There's no magic number. Shopify runs a monolith with 300+ developers. The question isn't scale — it's whether you have specific, unsolvable problems that microservices address.

Can a monolith handle millions of users?

Yes. Shopify, Basecamp, GitHub (initially), Stack Overflow (still), and many others serve millions of users with monolithic architectures. Scaling a monolith means scaling horizontally (multiple instances behind a load balancer) and optimizing database queries.

What about serverless? Is that a fourth option?

Serverless is a deployment model, not an architecture. You can deploy a monolith to serverless (SST, Serverless Framework) or deploy microservices as serverless functions. The monolith vs. microservices decision is about code organization and team structure.

How do I migrate from a monolith to microservices?

The Strangler Fig pattern: extract one module at a time behind an API gateway. Route traffic to the new service, keep the old code running, switch over gradually.
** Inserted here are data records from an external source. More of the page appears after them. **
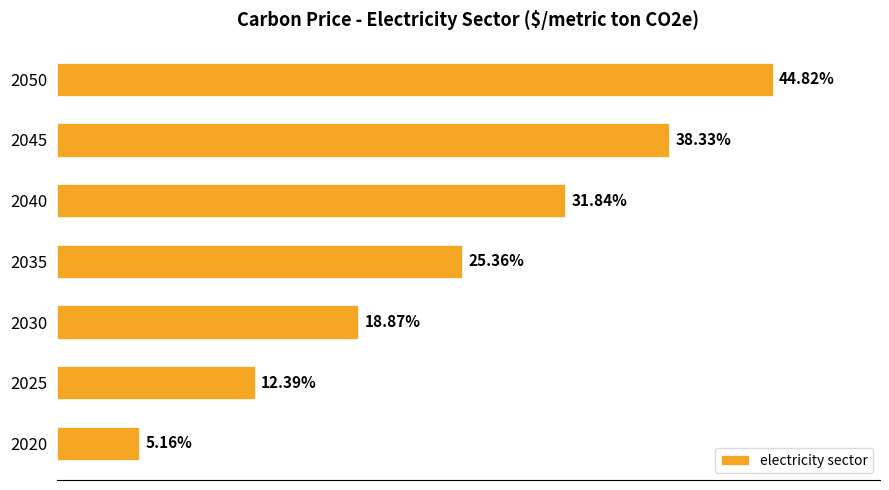

Rank the categories by value from highest to lowest.

2050, 2045, 2040, 2035, 2030, 2025, 2020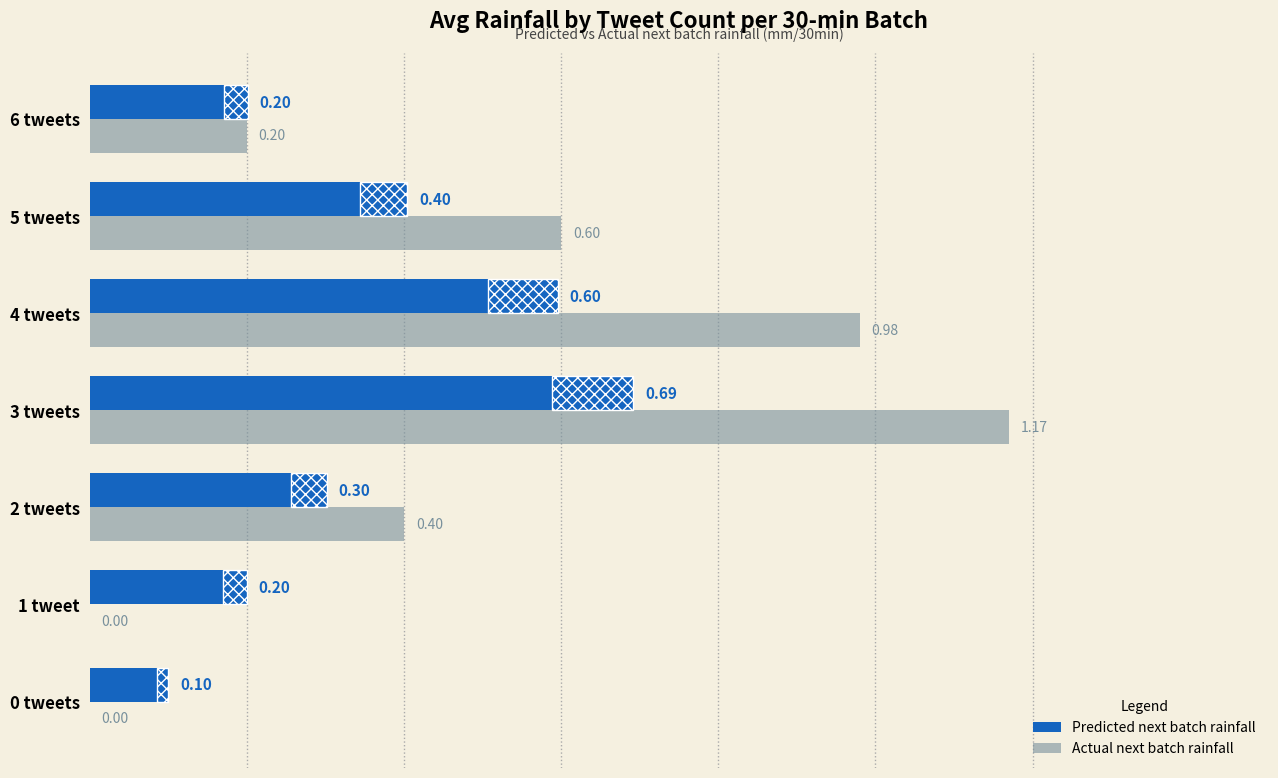

What is the greatest value displayed?

1.2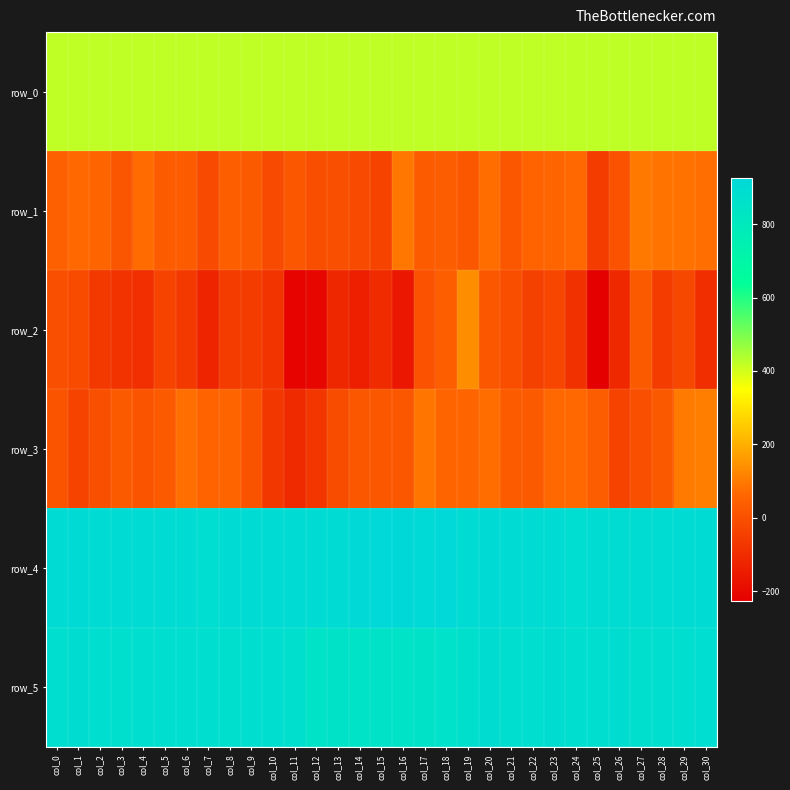

Reading right to left, transcribe all the data shown in this chart.

row_0: col_30=422.0	col_29=422.0	col_28=421.9	col_27=421.9	col_26=421.8	col_25=421.8	col_24=421.7	col_23=421.7	col_22=421.7	col_21=421.6	col_20=421.6	col_19=421.5	col_18=421.4	col_17=421.4	col_16=421.4	col_15=421.3	col_14=421.3	col_13=421.2	col_12=421.2	col_11=421.1	col_10=421.1	col_9=421.0	col_8=421.0	col_7=420.9	col_6=420.9	col_5=420.8	col_4=420.8	col_3=420.8	col_2=420.7	col_1=420.7	col_0=420.6
row_1: col_30=78.0	col_29=85.0	col_28=88.0	col_27=95.0	col_26=5.0	col_25=-57.0	col_24=67.0	col_23=60.0	col_22=52.0	col_21=21.0	col_20=74.0	col_19=22.0	col_18=37.0	col_17=33.0	col_16=94.0	col_15=-33.0	col_14=-18.0	col_13=-4.0	col_12=-5.0	col_11=20.0	col_10=-17.0	col_9=29.0	col_8=43.0	col_7=-18.0	col_6=32.0	col_5=33.0	col_4=72.0	col_3=14.0	col_2=60.0	col_1=64.0	col_0=47.0
row_2: col_30=-95.0	col_29=-22.0	col_28=-56.0	col_27=29.0	col_26=-111.0	col_25=-228.0	col_24=-87.0	col_23=-29.0	col_22=-43.0	col_21=-6.0	col_20=20.0	col_19=136.0	col_18=39.0	col_17=6.0	col_16=-159.0	col_15=-102.0	col_14=-140.0	col_13=-113.0	col_12=-209.0	col_11=-218.0	col_10=-76.0	col_9=-55.0	col_8=-61.0	col_7=-126.0	col_6=-64.0	col_5=-32.0	col_4=-94.0	col_3=-81.0	col_2=-65.0	col_1=-14.0	col_0=-3.0
row_3: col_30=108.0	col_29=100.0	col_28=26.0	col_27=-4.0	col_26=-36.0	col_25=36.0	col_24=64.0	col_23=64.0	col_22=28.0	col_21=30.0	col_20=76.0	col_19=57.0	col_18=60.0	col_17=91.0	col_16=19.0	col_15=18.0	col_14=21.0	col_13=-7.0	col_12=-74.0	col_11=-110.0	col_10=-69.0	col_9=8.0	col_8=57.0	col_7=54.0	col_6=78.0	col_5=27.0	col_4=12.0	col_3=28.0	col_2=-2.0	col_1=-38.0	col_0=13.0
row_4: col_30=905.0	col_29=902.0	col_28=896.0	col_27=897.0	col_26=898.0	col_25=898.0	col_24=892.0	col_23=901.0	col_22=903.0	col_21=902.0	col_20=909.0	col_19=907.0	col_18=921.0	col_17=915.0	col_16=927.0	col_15=924.0	col_14=917.0	col_13=903.0	col_12=902.0	col_11=907.0	col_10=906.0	col_9=902.0	col_8=901.0	col_7=893.0	col_6=904.0	col_5=901.0	col_4=906.0	col_3=903.0	col_2=901.0	col_1=911.0	col_0=906.0
row_5: col_30=893.0	col_29=884.0	col_28=884.0	col_27=881.0	col_26=887.0	col_25=884.0	col_24=883.0	col_23=889.0	col_22=884.0	col_21=885.0	col_20=889.0	col_19=872.0	col_18=857.0	col_17=849.0	col_16=842.0	col_15=853.0	col_14=848.0	col_13=852.0	col_12=843.0	col_11=875.0	col_10=882.0	col_9=883.0	col_8=881.0	col_7=884.0	col_6=882.0	col_5=884.0	col_4=882.0	col_3=879.0	col_2=882.0	col_1=887.0	col_0=886.0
But first, ask yourself: do I actually need to?

My CTO insists on microservices. How do I push back?

Ask: "What specific problem will microservices solve that a modular monolith can't?" If the answer is vague ("scalability," "best practices"), suggest a modular monolith as a compromise. If there's a specific, concrete problem (genuinely different scaling requirements), microservices may be justified.

The Verdict

For 95% of software projects in 2026:

  1. Start with a monolith (simple, fast, iterate quickly)
  2. Evolve to a modular monolith as the team and codebase grow
  3. Extract specific services only when you have concrete problems that require it

The best architecture is the one that lets you ship product and iterate fastest at your current scale. That's almost always a monolith.